Tuesday, September 26, 2017

New Mexico Wilderness Alliance Helps Protect Mexican Gray Wolves

Albuquerque, New Mexico, trial attorney Kathleen (Kathy) Love works as a partner with McGinn, Carpenter, Montoya & Love, P.A., a plaintiff’s firm that prides itself on helping ordinary citizens who were wronged by powerful corporations, hospitals, insurance companies and the government. Kathy Love also espouses that that David-and-Goliath mentality outside of her career as an attorney through the various nonprofit organizations she chooses to support. Kathy Love holds dear to her heart the New Mexico Wilderness Alliance, an organization of which she is a founding member.

The New Mexico Wilderness Alliance was founded in 1997 to help protect and restore the wilderness areas and wildlands of New Mexico. The nonprofit organization works to achieve its mission through various methods, including wilderness protection campaigns developed to preserve the character of New Mexico’s wilderness landscape, education and outreach services to increase public awareness about wilderness issues, and advocacy in support of issues that impact the New Mexican wilderness. 

The New Mexico Wilderness Alliance is currently working to protect the Mexican gray wolf. The Mexican gray wolf is important because it is considered a keystone species, a species upon which the survival of an entire ecosystem could depend. A viable population of Mexican gray wolves would help maintain the health of other animals native to the area like deer and elk. The Mexican gray wolf, with its iconic howl, is also a symbol of the wild Southwest and all the alliance aims to protect.

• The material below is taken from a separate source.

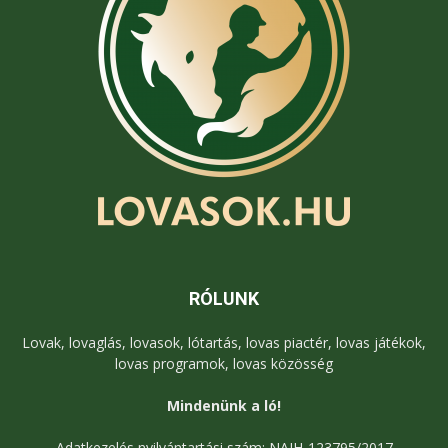
RÓLUNK
Lovak, lovaglás, lovasok, lótartás, lovas piactér, lovas játékok,
lovas programok, lovas közösség
Mindenünk a ló!
Adatkezelés nyilvántartási szám: NAIH-123795/2017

Mexican gray wolves once heavily populated the southwestern United States, but through legal and illegal killings, the population has dwindled down to about 50. In 1980, the U.S. Fish and Wildlife Service (FSW), with support from the corresponding department of the Mexican government, captured the few surviving gray wolves and developed a breeding program designed to increase the population. The FSW had been slowly releasing the wolves back into the wilderness when the state of New Mexico intervened in 2016, obtaining an injunction to prohibit further releases. The New Mexico Wilderness Alliance supported efforts to have that injunction overturned, and, on April 25, 2017, the injunction was lifted, allowing the FSW to continue its efforts to rebuild the Mexican gray wolf population.

Monday, September 11, 2017

AAJ Files Amicus Brief in Major Supreme Court Labor Case

An Albuquerque, New Mexico, attorney with more than two decades of experience, Kathleen “Kathy” Love serves as partner with McGinn, Carpenter, Montoya & Love. A committed advocate for victims’ rights and equal protection for all under the law, attorney Kathy Love maintains membership with the American Association for Justice (AAJ).

Last August, the AAJ weighed in on a pivotal labor case before the U.S. Supreme Court that could shape organization rights for employees for decades to come. The National Labor Relations Board (NLRB) is defending an appeal of a decision against Murphy Oil USA, Inc., in which the NLRB originally determined that companies cannot use mandatory arbitration clauses in contracts to prevent employees from seeking legal remedy when their labor and/or civil rights are violated in the workplace. 

In an amicus brief filed in the case, the AAJ said that Murphy’s stance of forced arbitration is a threat to labor rights. It urged the court to rule in accordance with the precedent that has been on the books for years which gives federal agencies such as the NLRB the power to handle arbitration and labor disputes, rather than outside parties that corporations would seek to use to their own benefit.